= Beginning of Section =

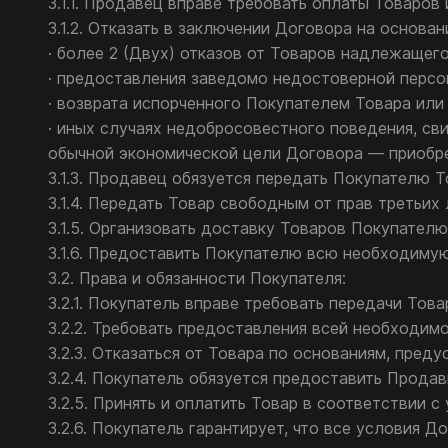
3.1.1. Продавец вправе требовать оплаты Товаров
3.1.2. Отказать в заключении Договора на основа
· более 2 (Двух) отказов от Товаров надлежащего
· предоставления заведомо недостоверной персо
· возврата испорченного Покупателем Товара или
· иных случаях недобросовестного поведения, с
обычной экономической цели Договора — приобре
3.1.3. Продавец обязуется передать Покупателю 
3.1.4. Передать Товар свободным от прав третьих 
3.1.5. Организовать доставку Товаров Покупателю
3.1.6. Предоставить Покупателю всю необходиму
3.2. Права и обязанности Покупателя:
3.2.1. Покупатель вправе требовать передачи Тов
3.2.2. Требовать предоставления всей необходи
3.2.3. Отказаться от Товара по основаниям, пр
3.2.4. Покупатель обязуется предоставить Прод
3.2.5. Принять и оплатить Товар в соответствии 
3.2.6. Покупатель гарантирует, что все условия 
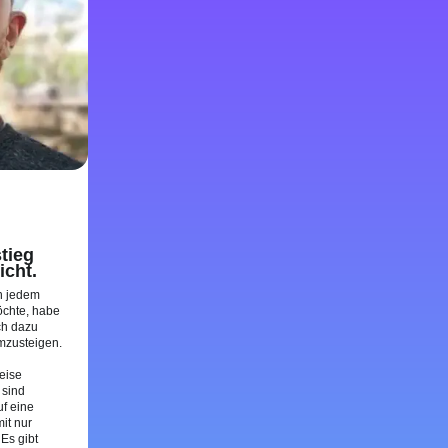
tieg
icht.
in jedem
öchte, habe
ch dazu
mzusteigen.
eise
 sind
f eine
it nur
 Es gibt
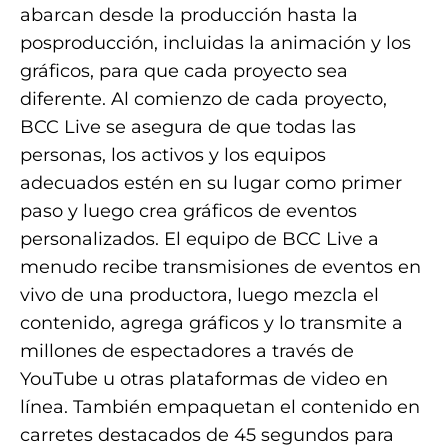
abarcan desde la producción hasta la
posproducción, incluidas la animación y los
gráficos, para que cada proyecto sea
diferente. Al comienzo de cada proyecto,
BCC Live se asegura de que todas las
personas, los activos y los equipos
adecuados estén en su lugar como primer
paso y luego crea gráficos de eventos
personalizados. El equipo de BCC Live a
menudo recibe transmisiones de eventos en
vivo de una productora, luego mezcla el
contenido, agrega gráficos y lo transmite a
millones de espectadores a través de
YouTube u otras plataformas de video en
línea. También empaquetan el contenido en
carretes destacados de 45 segundos para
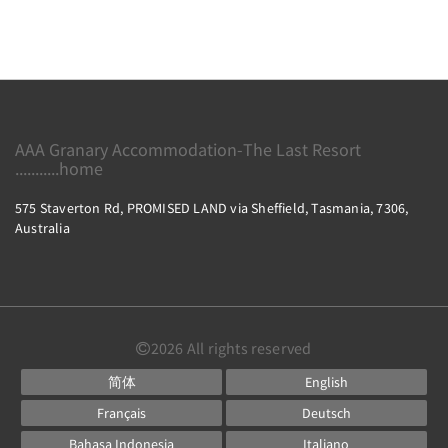
AAA Granary Accommodation-The Last Resort
...........home
575 Staverton Rd, PROMISED LAND via Sheffield, Tasmania, 7306,
Australia
2026
All rights reserved
简体
English
Français
Deutsch
Bahasa Indonesia
Italiano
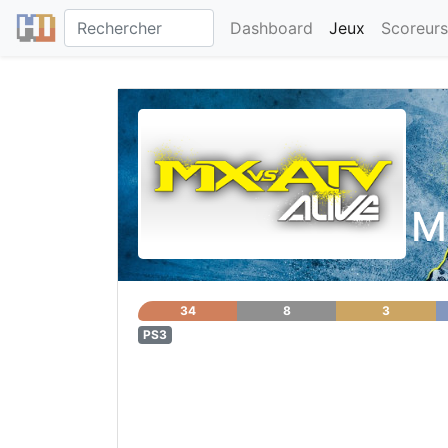
Dashboard
Jeux
Scoreurs
M
34
8
3
PS3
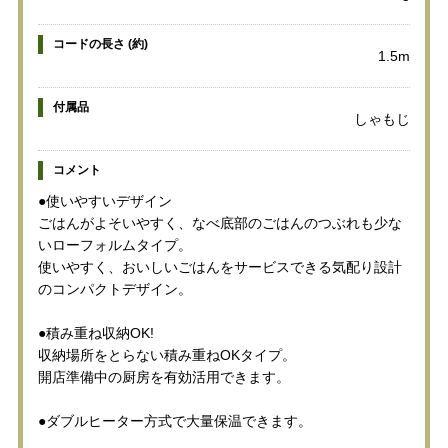
コードの長さ (約)
1.5m
付属品
しゃもじ
コメント
●使いやすいデザイン
ごはんがよそいやすく、なべ底部のごはんのつぶれも少な
いローフォルムタイプ。
使いやすく、おいしいごはんをサービスできる気配り設計
のコンパクトデザイン。
●積み重ね収納OK!
収納場所をとらない積み重ねOKタイプ。
開店準備中の厨房を有効活用できます。
●ダブルヒーター方式で大量保温できます。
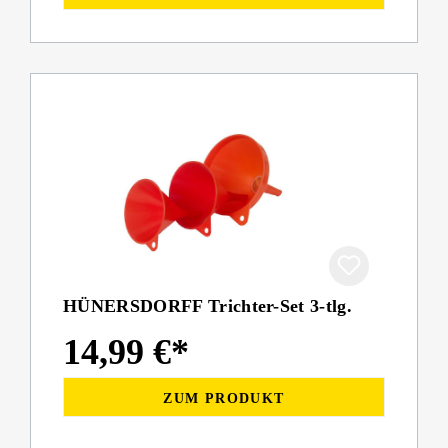
HÜNERSDORFF Trichter-Set 3-tlg.
14,99 €*
ZUM PRODUKT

= End of Section =

> What is needed
Find every line in the rows above that contains the string "Live", treating uppercase and lowercase as different, and copy each of those lines.

> Written solution
BCC Live se asegura de que todas las
personalizados. El equipo de BCC Live a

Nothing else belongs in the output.